Woodmansee's journey into the realm of surrogacy began when she married David Woodmansee. She already had three children; he had two children followed by a vasectomy.
But the couple wanted to have a child together. After a seemingly unsuccessful vasectomy reversal, the couple still couldn't conceive.
“I was just like, wow, I can't imagine going through this and not already having a child,” she said, referring to the heartbreak of not being able to conceive. She loved being pregnant, and wished there was a way she could help other families struggling to have a child.
So, in 2006, she was matched with a family and gave birth to her first surrogate child.
“I think a lot of people think a surrogate must be in a financial bind and that's why she's going to do this to her body and go through nine months of hell.

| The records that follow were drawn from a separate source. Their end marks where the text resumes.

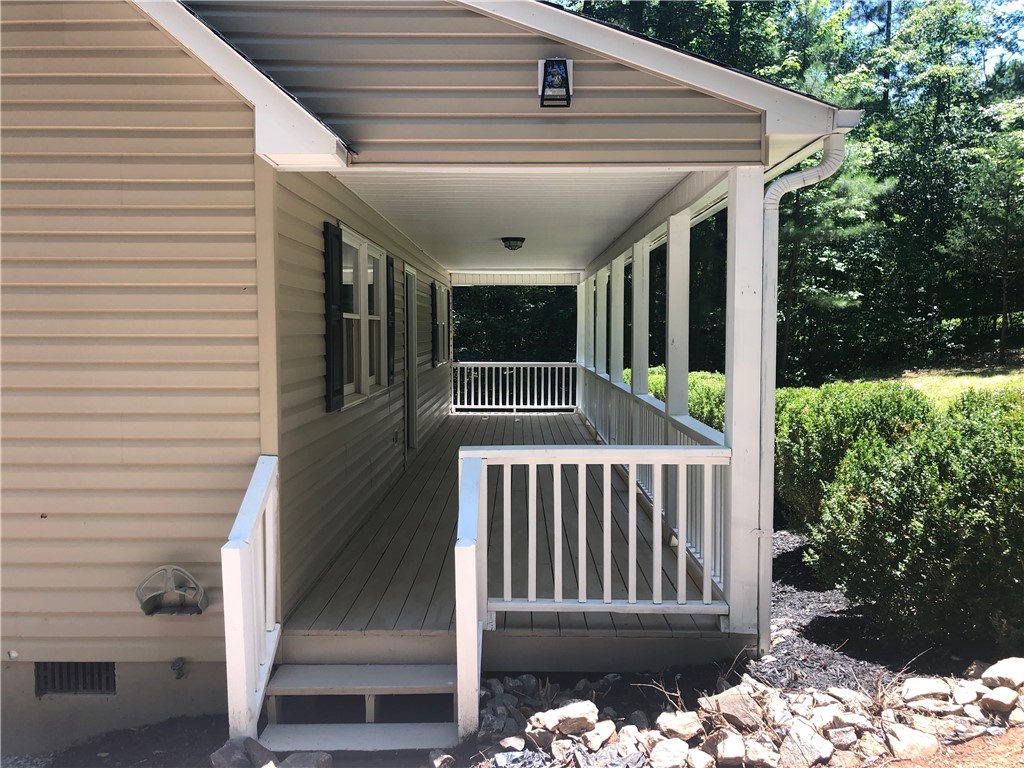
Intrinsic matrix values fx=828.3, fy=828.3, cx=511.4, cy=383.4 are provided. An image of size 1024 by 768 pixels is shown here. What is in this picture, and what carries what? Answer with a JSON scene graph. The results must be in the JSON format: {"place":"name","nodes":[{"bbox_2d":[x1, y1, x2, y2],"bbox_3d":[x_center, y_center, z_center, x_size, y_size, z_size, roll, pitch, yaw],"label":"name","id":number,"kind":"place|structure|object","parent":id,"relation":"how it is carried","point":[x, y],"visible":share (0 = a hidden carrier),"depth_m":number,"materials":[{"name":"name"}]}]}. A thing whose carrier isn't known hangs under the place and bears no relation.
{"place":"outdoors","nodes":[
{"label":"outdoors","id":0,"kind":"place"},
{"bbox_2d":[0,0,850,751],"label":"house","id":1,"kind":"structure","parent":0,"point":[225,132],"depth_m":4.29,"materials":[{"name":"plastic"}]},
{"bbox_2d":[35,661,116,695],"bbox_3d":[-2.170,1.460,4.113,0.430,0.206,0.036,0,3,1],"label":"foundation vent","id":2,"kind":"object","parent":1,"relation":"in","point":[109,685],"visible":0.72,"depth_m":4.11,"materials":[{"name":"metal"}]},
{"bbox_2d":[136,566,207,616],"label":"hose holder","id":3,"kind":"object","parent":1,"relation":"attached to","point":[147,612],"visible":0.99,"depth_m":4.01,"materials":[{"name":"beige plastic"}]},
{"bbox_2d":[170,657,184,679],"bbox_3d":[-1.640,1.398,4.063,0.066,0.111,0.077,0,3,1],"label":"outdoor faucet","id":4,"kind":"object","parent":1,"relation":"attached to","point":[174,663],"visible":0.98,"depth_m":4.06,"materials":[{"name":"metal"}]},
{"bbox_2d":[323,222,343,412],"bbox_3d":[-1.122,-0.440,5.277,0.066,1.066,0.335,0,3,1],"label":"shutter","id":5,"kind":"object","parent":1,"relation":"attached to","point":[329,308],"visible":0.95,"depth_m":5.21,"materials":[{"name":"black wood"}]},
{"bbox_2d":[342,226,388,408],"bbox_3d":[-1.200,-0.513,6.477,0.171,1.355,1.589,0,3,1],"label":"window","id":6,"kind":"structure","parent":1,"relation":"in","point":[350,386],"depth_m":6.53,"materials":[{"name":"white"}]},
{"bbox_2d":[386,255,395,383],"bbox_3d":[-1.082,-0.583,7.516,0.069,1.088,0.334,0,3,1],"label":"shutter","id":7,"kind":"object","parent":1,"relation":"attached to","point":[389,287],"visible":0.93,"depth_m":7.41,"materials":[{"name":"black wood"}]},
{"bbox_2d":[403,267,417,452],"bbox_3d":[-1.217,-0.144,9.378,0.204,2.249,1.167,0,3,1],"label":"door","id":8,"kind":"structure","parent":1,"relation":"in","point":[410,414],"depth_m":9.65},
{"bbox_2d":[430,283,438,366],"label":"shutter","id":9,"kind":"object","parent":1,"relation":"attached to","point":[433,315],"visible":0.9,"depth_m":11.19,"materials":[{"name":"black wood"}]},
{"bbox_2d":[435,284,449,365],"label":"window","id":10,"kind":"structure","parent":1,"relation":"in","point":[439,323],"depth_m":11.99,"materials":[{"name":"wood"}]},
{"bbox_2d":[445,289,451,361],"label":"shutter","id":11,"kind":"object","parent":1,"relation":"attached to","point":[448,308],"visible":0.75,"depth_m":13.24,"materials":[{"name":"wood"}]},
{"bbox_2d":[537,58,572,107],"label":"wall lantern","id":12,"kind":"object","parent":1,"relation":"attached to","point":[565,72],"visible":0.99,"depth_m":4.13,"materials":[{"name":"black"}]},
{"bbox_2d":[758,137,846,658],"bbox_3d":[1.559,0.165,4.524,0.318,2.901,0.343,-3,5,-42],"label":"downspout","id":13,"kind":"object","parent":1,"relation":"attached to","point":[830,162],"visible":0.91,"depth_m":4.54,"materials":[{"name":"metal"}]},
{"bbox_2d":[286,407,731,652],"label":"porch floor","id":14,"kind":"structure","parent":0,"point":[340,571],"materials":[{"name":"brown wood"}]},
{"bbox_2d":[450,360,579,411],"bbox_3d":[0.042,0.001,15.202,2.839,1.006,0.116,0,3,1],"label":"porch railing","id":15,"kind":"object","parent":14,"relation":"on","point":[486,405],"visible":0.93,"depth_m":15.19,"materials":[{"name":"white wood"}]},
{"bbox_2d":[459,445,731,622],"bbox_3d":[0.484,0.784,4.476,1.517,1.009,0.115,0,3,1],"label":"porch railing","id":16,"kind":"object","parent":14,"relation":"on","point":[609,601],"visible":0.89,"depth_m":4.46,"materials":[{"name":"white wood"}]},
{"bbox_2d":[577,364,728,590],"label":"porch railing","id":17,"kind":"object","parent":14,"relation":"on","point":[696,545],"visible":0.34,"depth_m":7.00,"materials":[{"name":"white wood"}]},
{"bbox_2d":[665,209,689,421],"bbox_3d":[1.319,-0.189,6.559,0.207,2.295,0.233,0,3,1],"label":"porch post","id":18,"kind":"object","parent":14,"relation":"on","point":[673,396],"visible":0.68,"depth_m":6.49,"materials":[{"name":"white paint"}]},
{"bbox_2d":[327,172,694,273],"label":"porch ceiling","id":19,"kind":"structure","parent":0,"point":[512,222],"materials":[{"name":"white paint"}]},
{"bbox_2d":[501,237,524,250],"bbox_3d":[0.012,-1.604,9.547,0.297,0.144,0.311,0,3,1],"label":"ceiling light","id":20,"kind":"object","parent":19,"relation":"attached to","point":[514,239],"visible":0.98,"depth_m":9.45,"materials":[{"name":"black metal"}]},
{"bbox_2d":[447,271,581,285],"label":"porch beam","id":21,"kind":"structure","parent":19,"relation":"attached to","point":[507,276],"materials":[{"name":"white"}]},
{"bbox_2d":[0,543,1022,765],"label":"mulch bed","id":22,"kind":"structure","parent":0,"point":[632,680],"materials":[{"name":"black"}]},
{"bbox_2d":[209,738,249,767],"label":"rock","id":23,"kind":"object","parent":22,"relation":"on","point":[221,754],"visible":0.89,"depth_m":3.56,"materials":[{"name":"grey stone"}]},
{"bbox_2d":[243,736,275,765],"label":"rock","id":24,"kind":"object","parent":22,"relation":"on","point":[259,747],"visible":0.94,"depth_m":3.49,"materials":[{"name":"grey stone"}]},
{"bbox_2d":[280,750,332,767],"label":"rock","id":25,"kind":"object","parent":22,"relation":"on","point":[316,754],"visible":0.97,"depth_m":3.40,"materials":[{"name":"grey stone"}]},
{"bbox_2d":[254,662,461,753],"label":"steps","id":26,"kind":"structure","parent":22,"relation":"on","point":[374,670],"depth_m":3.94,"materials":[{"name":"grey wood"}]},
{"bbox_2d":[222,452,281,739],"bbox_3d":[-1.170,0.983,3.806,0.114,1.304,0.784,0,3,1],"label":"stair railing","id":27,"kind":"object","parent":26,"relation":"on","point":[240,640],"visible":0.92,"depth_m":3.67,"materials":[{"name":"white wood"}]},
{"bbox_2d":[428,749,454,767],"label":"rock","id":28,"kind":"object","parent":22,"relation":"on","point":[448,758],"visible":0.99,"depth_m":3.41,"materials":[{"name":"grey stone"}]},
{"bbox_2d":[455,451,483,741],"bbox_3d":[-0.188,0.940,3.874,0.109,1.221,0.711,0,3,1],"label":"stair railing","id":29,"kind":"object","parent":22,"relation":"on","point":[458,586],"visible":0.98,"depth_m":3.54,"materials":[{"name":"white wood"}]},
{"bbox_2d":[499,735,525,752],"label":"rock","id":30,"kind":"object","parent":22,"relation":"on","point":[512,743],"visible":0.97,"depth_m":3.51,"materials":[{"name":"stone"}]},
{"bbox_2d":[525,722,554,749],"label":"rock","id":31,"kind":"object","parent":22,"relation":"on","point":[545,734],"visible":0.79,"depth_m":3.55,"materials":[{"name":"grey stone"}]},
{"bbox_2d":[537,701,598,737],"bbox_3d":[0.253,1.472,3.664,0.218,0.115,0.231,3,5,45],"label":"rock","id":32,"kind":"object","parent":22,"relation":"on","point":[575,715],"visible":0.96,"depth_m":3.62,"materials":[{"name":"stone"}]},
{"bbox_2d":[585,719,616,749],"bbox_3d":[0.365,1.528,3.631,0.182,0.102,0.207,2,4,34],"label":"rock","id":33,"kind":"object","parent":22,"relation":"on","point":[603,736],"visible":0.85,"depth_m":3.58,"materials":[{"name":"stone"}]},
{"bbox_2d":[649,738,691,767],"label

And that's not the case at all,” Woodmansee said. Most surrogates are in it for the right reasons, she said. Out of the hundreds of surrogacies she's heard about, she said only a few have had troublesome endings.
What's it like carrying a child that's not your own?
“I am baby-sitting for nine months,” Woodmansee said. She admitted that during a surrogate pregnancy, she's even more careful and vigilant than she was with her own pregnancies. “The child or children aren't mine and I will be giving them back. Everybody asks ‘How do you give them up?' I'm not giving them up, I'm giving them back.”
In fact, the biggest moment of joy for Woodmansee in any surrogate pregnancy is the moment of giving the child back to his or her parents. “It's just like ‘Oh wow, I just did that.' All that pain is totally worth it.”